### Listed records
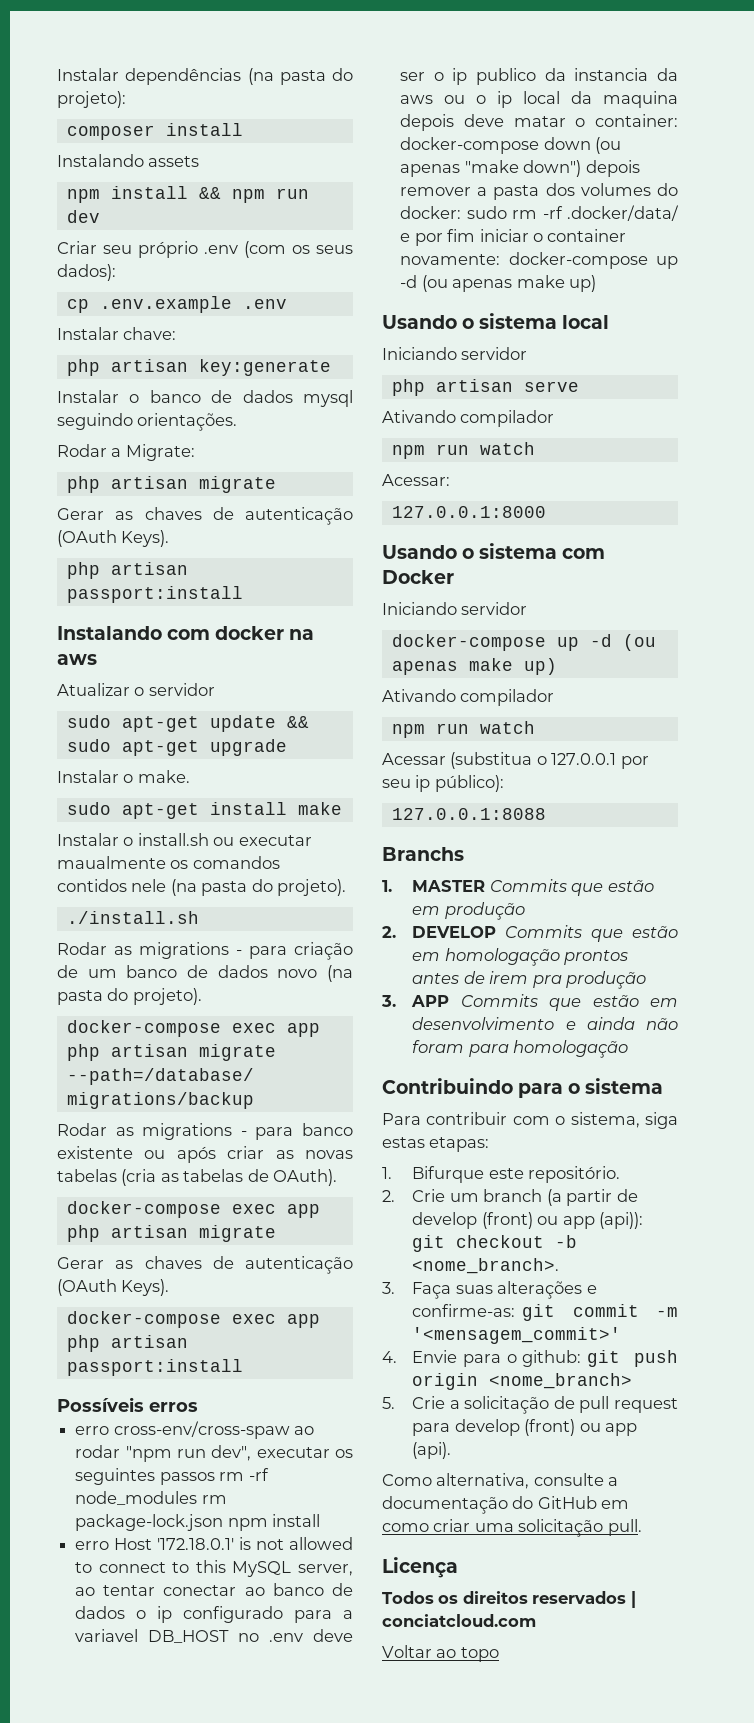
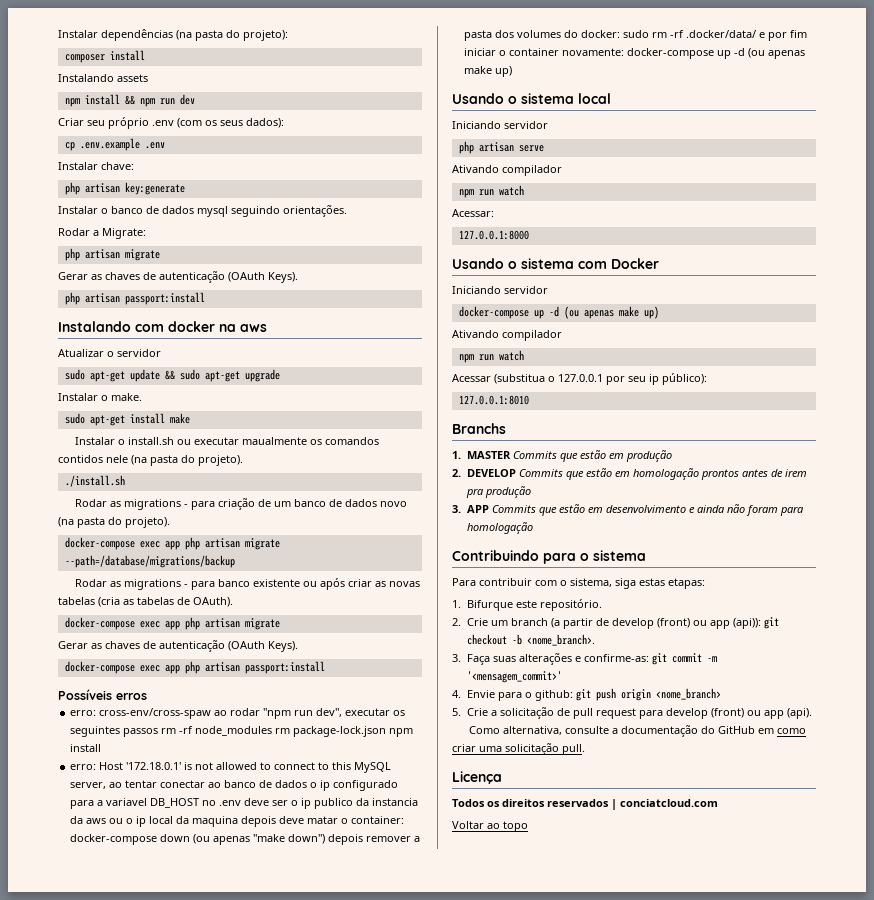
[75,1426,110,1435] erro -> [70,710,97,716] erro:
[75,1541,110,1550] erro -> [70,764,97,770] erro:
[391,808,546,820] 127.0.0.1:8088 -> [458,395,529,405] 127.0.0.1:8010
######
### Listed records
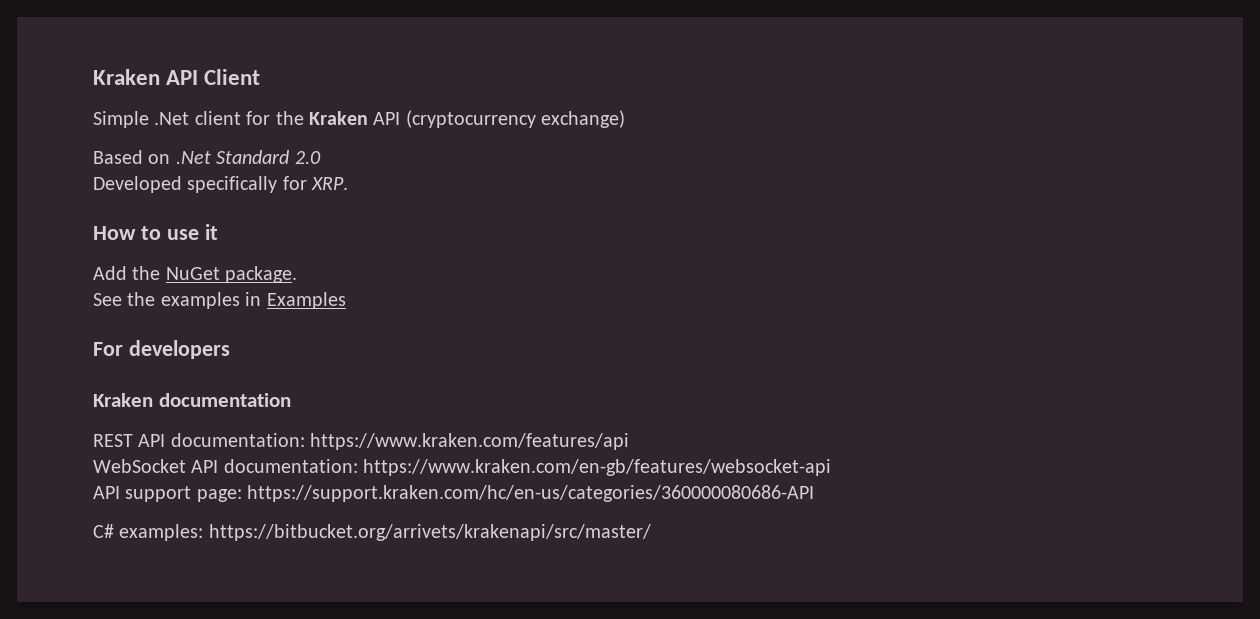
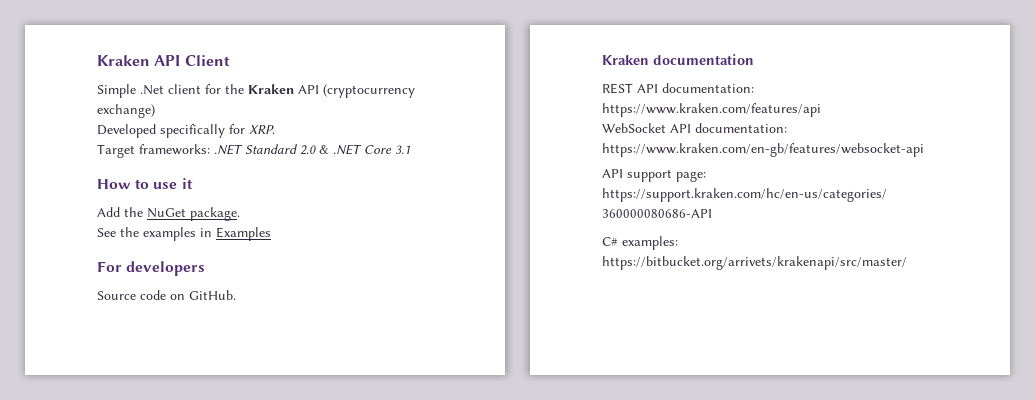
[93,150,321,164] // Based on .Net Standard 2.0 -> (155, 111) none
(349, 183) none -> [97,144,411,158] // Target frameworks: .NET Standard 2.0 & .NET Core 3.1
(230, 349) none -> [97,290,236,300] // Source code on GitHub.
######
### Listed records
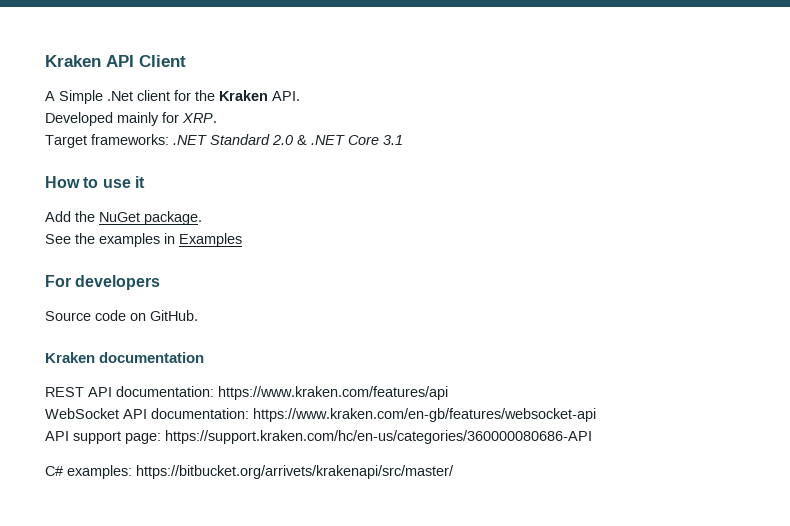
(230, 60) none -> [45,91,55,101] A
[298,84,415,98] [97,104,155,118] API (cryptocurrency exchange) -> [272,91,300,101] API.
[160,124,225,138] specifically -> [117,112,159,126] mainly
######
▶ **Directive**: Filter the material for the word "Standard" and copy each matching line.

▶ **Answer to this task**:
[93,150,321,164] // Based on .Net Standard 2.0 -> (155, 111) none
(349, 183) none -> [97,144,411,158] // Target frameworks: .NET Standard 2.0 & .NET Core 3.1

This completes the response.